In what’s believed to be the first ruling of its kind in the United States, the 2nd District Court of Appeals in Wisconsin last month ordered the state to stop funding the Wisconsin Virtual Academy, bringing focus to bear on a national policy debate as to whether virtual schools qualify for public funding or relegate to home schooling at parental expense. ( MSNBC )( Local )
In a 148-page report issued last November, the North American Council for Online Learning (NACOL) stated that “42 states in the nation have significant supplemental online learning programs (in which students enrolled in physical schools take one or two courses online), or significant full-time programs (in which students take most or all of their courses online, or both. Only eight states – most of them on the east coast -- do not have either, although several of those have begun planning for online learning development as well.”
Ohio is one of those states having a fairly large number of online charter schools; Kentucky boasts the Kentucky Virtual High School and a district program in Jefferson County.
The Report also notes that while new online programs are being developed every year & the total number growing, “a small number have attracted attention from policymakers due to questions about finances, quality, and ways in which those programs adhere to existing laws & regulations.” That was essentially the case in Wisconsin.
“People are paying attention because online learning is really a growing phenomena,” Susan Patrick, president of NACOL, told MSNBC news yesterday. “For us to arbitrarily shut down online learning for students is a really dangerous precedent to set.”

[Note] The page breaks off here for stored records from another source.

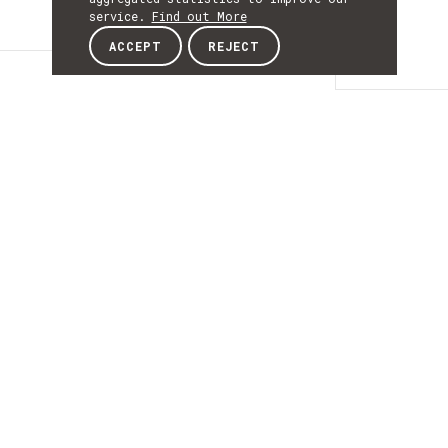
service.
Find out More
ACCEPT
REJECT
Details
DETAILS
Details
ACRONYM
MBSupport
START
18th October 2018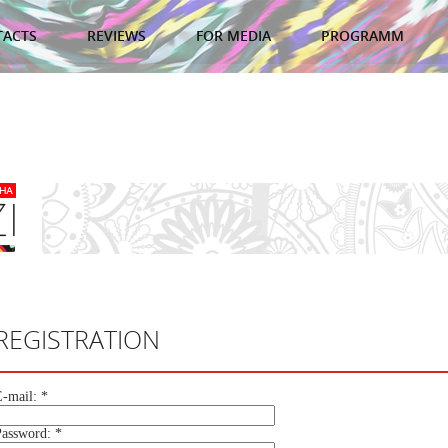
TACTS
REVIEWS
FOR MEDIA
PROGRAMM
REGISTRATION
E-mail:
*
Password:
*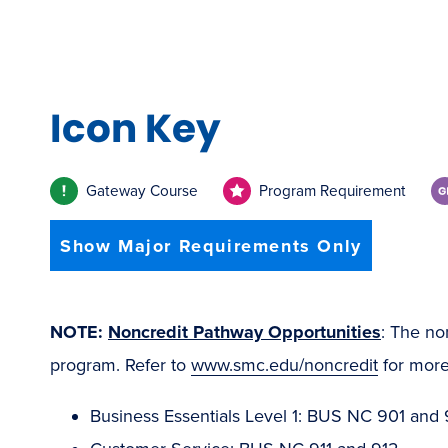
Icon Key
Gateway Course
Program Requirement
Show Major Requirements Only
NOTE:
Noncredit Pathway Opportunities
: The no
program. Refer to
www.smc.edu/noncredit
for more
Business Essentials Level 1: BUS NC 901 and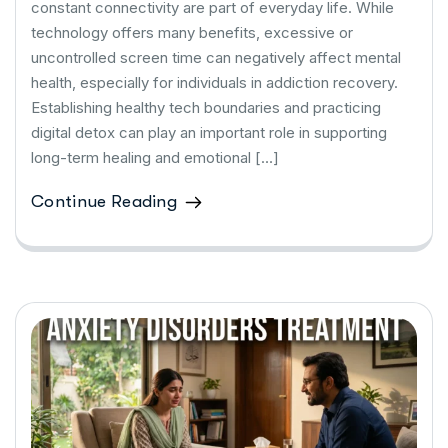
constant connectivity are part of everyday life. While
technology offers many benefits, excessive or
uncontrolled screen time can negatively affect mental
health, especially for individuals in addiction recovery.
Establishing healthy tech boundaries and practicing
digital detox can play an important role in supporting
long-term healing and emotional […]
Continue Reading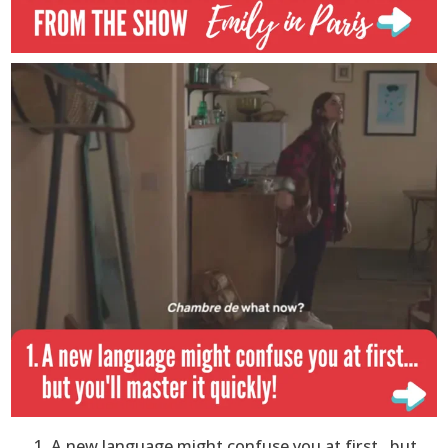
A new language might confuse you at first…but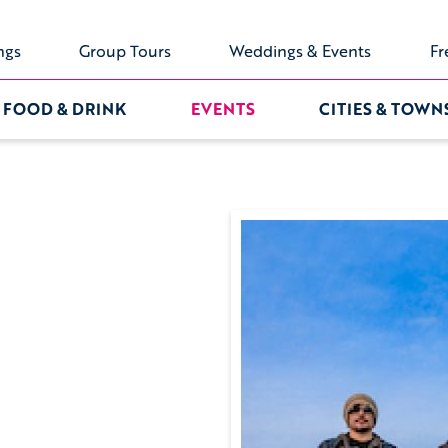
ngs
Group Tours
Weddings & Events
Fr
FOOD & DRINK
EVENTS
CITIES & TOWN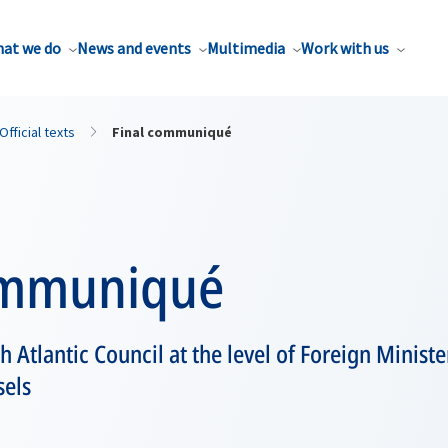
at we do
News and events
Multimedia
Work with us
Official texts
Final communiqué
ommuniqué
h Atlantic Council at the level of Foreign Minist
sels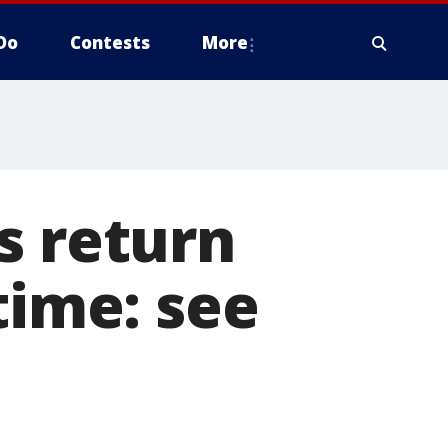
Do
Contests
More
s return
time: see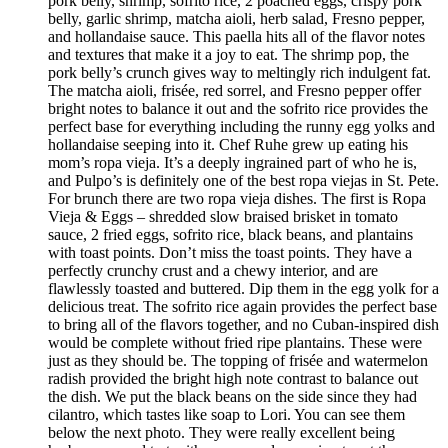
pork belly, shrimp, sofrito rice, 2 poached eggs, crispy pork
belly, garlic shrimp, matcha aioli, herb salad, Fresno pepper,
and hollandaise sauce. This paella hits all of the flavor notes
and textures that make it a joy to eat. The shrimp pop, the
pork belly’s crunch gives way to meltingly rich indulgent fat.
The matcha aioli, frisée, red sorrel, and Fresno pepper offer
bright notes to balance it out and the sofrito rice provides the
perfect base for everything including the runny egg yolks and
hollandaise seeping into it. Chef Ruhe grew up eating his
mom’s ropa vieja. It’s a deeply ingrained part of who he is,
and Pulpo’s is definitely one of the best ropa viejas in St. Pete.
For brunch there are two ropa vieja dishes. The first is Ropa
Vieja & Eggs – shredded slow braised brisket in tomato
sauce, 2 fried eggs, sofrito rice, black beans, and plantains
with toast points. Don’t miss the toast points. They have a
perfectly crunchy crust and a chewy interior, and are
flawlessly toasted and buttered. Dip them in the egg yolk for a
delicious treat. The sofrito rice again provides the perfect base
to bring all of the flavors together, and no Cuban-inspired dish
would be complete without fried ripe plantains. These were
just as they should be. The topping of frisée and watermelon
radish provided the bright high note contrast to balance out
the dish. We put the black beans on the side since they had
cilantro, which tastes like soap to Lori. You can see them
below the next photo. They were really excellent being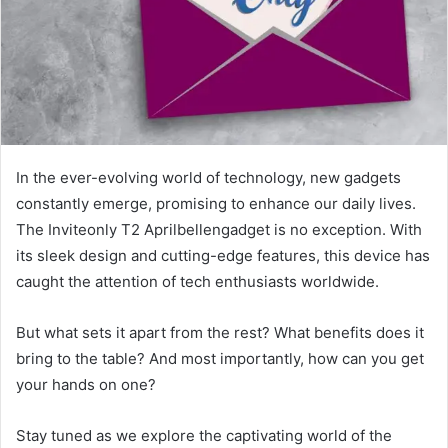
In the ever-evolving world of technology, new gadgets
constantly emerge, promising to enhance our daily lives.
The Inviteonly T2 Aprilbellengadget is no exception. With
its sleek design and cutting-edge features, this device has
caught the attention of tech enthusiasts worldwide.
But what sets it apart from the rest? What benefits does it
bring to the table? And most importantly, how can you get
your hands on one?
Stay tuned as we explore the captivating world of the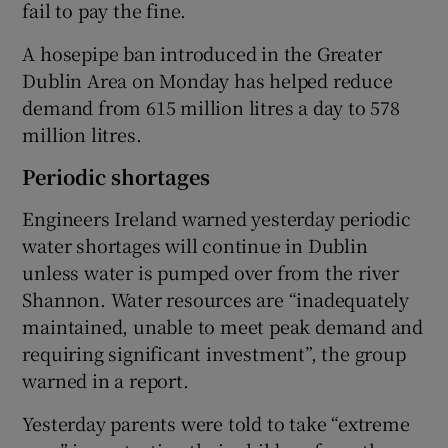
fail to pay the fine.
A hosepipe ban introduced in the Greater
Dublin Area on Monday has helped reduce
demand from 615 million litres a day to 578
million litres.
Periodic shortages
Engineers Ireland warned yesterday periodic
water shortages will continue in Dublin
unless water is pumped over from the river
Shannon. Water resources are “inadequately
maintained, unable to meet peak demand and
requiring significant investment”, the group
warned in a report.
Yesterday parents were told to take “extreme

Wisconsin Appeals Court Judge Richard Brown in the decision wrote that the Court’s role was “not to weigh public policies, but to interpret statutes,” and agreed the school may well be a welcomed new option for parents who for any number of reasons wanted their children to have a home-based education and be a benefit children who wouldn’t do as well in traditional settings, but that it was “also a public school operated with state funds , and its operation violates the statutes as they’re now written.” (Court’s Ruling )
Online charter schools in Indiana, similarly, were denied state funding by legislation early last Spring.